The Gledswood Estate was built by James Chisholm c.1830 on land granted to him in 1829 and was upgraded in 1870 to include planned renovations to the buildings and extensions to the gardens that followed within the style of colonial style design.
The place has a strong or special association with a person, or group of persons, of importance of cultural or natural history of New South Wales's history.
Gledswood's outstanding 19th century garden was mentioned in the Hoticultural Magazine c. 1870 and by William Hardy Wilson c. 1920 Gledswood remained in the Chisholm family for 90 years and has a strong association with the Camden district.
The place is important in demonstrating aesthetic characteristics and/or a high degree of creative or technical achievement in New South Wales.
Romanticised by William Hardy Wilson, Gledswood contains one of the best of the Cowpasturers gardens.
The place has a strong or special association with a particular community or cultural group in New South Wales for social, cultural or spiritual reasons.
Gledswood estate has a strong association with the Camden district, much like Camden Park, Gledswood's unique character is recognised by well maintained colonial gardens and buildings that offer a strong historic rural character.
The place has potential to yield information that will contribute to an understanding of the cultural or natural history of New South Wales.
Gledswood has high potential to yield information on colonial settlement within Cowpastures rural downs, and in a wider sense, Camden and Cumberland County.
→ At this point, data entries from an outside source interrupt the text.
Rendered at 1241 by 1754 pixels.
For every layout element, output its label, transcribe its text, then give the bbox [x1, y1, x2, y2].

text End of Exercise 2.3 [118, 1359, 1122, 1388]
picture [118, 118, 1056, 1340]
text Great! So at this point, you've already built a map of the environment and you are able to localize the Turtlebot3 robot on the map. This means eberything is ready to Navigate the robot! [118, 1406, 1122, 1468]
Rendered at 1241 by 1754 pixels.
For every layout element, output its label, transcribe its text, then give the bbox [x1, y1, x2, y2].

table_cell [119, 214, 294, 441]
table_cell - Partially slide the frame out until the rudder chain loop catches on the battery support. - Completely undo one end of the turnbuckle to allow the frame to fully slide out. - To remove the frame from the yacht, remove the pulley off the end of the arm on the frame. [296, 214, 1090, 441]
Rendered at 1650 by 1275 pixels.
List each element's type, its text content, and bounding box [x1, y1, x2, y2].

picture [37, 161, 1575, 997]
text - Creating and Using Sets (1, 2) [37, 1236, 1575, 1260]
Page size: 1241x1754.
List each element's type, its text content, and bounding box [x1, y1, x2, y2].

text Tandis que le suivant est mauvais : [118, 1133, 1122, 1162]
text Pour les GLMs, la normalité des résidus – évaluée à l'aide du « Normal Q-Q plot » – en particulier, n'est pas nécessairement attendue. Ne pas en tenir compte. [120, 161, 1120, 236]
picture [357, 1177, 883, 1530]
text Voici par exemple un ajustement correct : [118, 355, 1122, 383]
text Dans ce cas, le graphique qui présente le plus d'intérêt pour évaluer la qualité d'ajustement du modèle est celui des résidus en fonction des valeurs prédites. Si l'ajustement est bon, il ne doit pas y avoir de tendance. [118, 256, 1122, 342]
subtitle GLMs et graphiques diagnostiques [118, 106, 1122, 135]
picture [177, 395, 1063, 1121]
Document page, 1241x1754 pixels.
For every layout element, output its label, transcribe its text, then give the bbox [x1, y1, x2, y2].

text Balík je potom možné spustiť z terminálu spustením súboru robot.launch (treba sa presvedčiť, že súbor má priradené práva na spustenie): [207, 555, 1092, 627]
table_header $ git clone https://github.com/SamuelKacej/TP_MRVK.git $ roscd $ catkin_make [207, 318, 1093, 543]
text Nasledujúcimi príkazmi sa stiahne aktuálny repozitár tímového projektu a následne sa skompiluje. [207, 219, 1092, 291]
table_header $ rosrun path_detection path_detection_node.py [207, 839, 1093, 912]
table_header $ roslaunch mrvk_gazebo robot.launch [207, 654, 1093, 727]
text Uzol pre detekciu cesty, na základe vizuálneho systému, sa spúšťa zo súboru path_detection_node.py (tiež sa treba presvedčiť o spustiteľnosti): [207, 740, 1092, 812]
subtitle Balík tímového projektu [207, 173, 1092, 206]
This information combined with other studies within the area will greatly contribute to a better understanding of our cultural history.
The place possesses uncommon, rare or endangered aspects of the cultural or natural history of New South Wales.
Gledswood is a rare example of an early Australian homestead characterised by mid 19th century gardens and ornamental plantings.
The place is important in demonstrating the principal characteristics of a class of cultural or natural places/environments in New South Wales.
Gledswood is representative of early colonial settlement patterns in the Cowpastures rural downs area. Gledswood's colonial gardens is presentative of traditional European influenced landscapes and of 19th and early 20th century interest in botanical collections.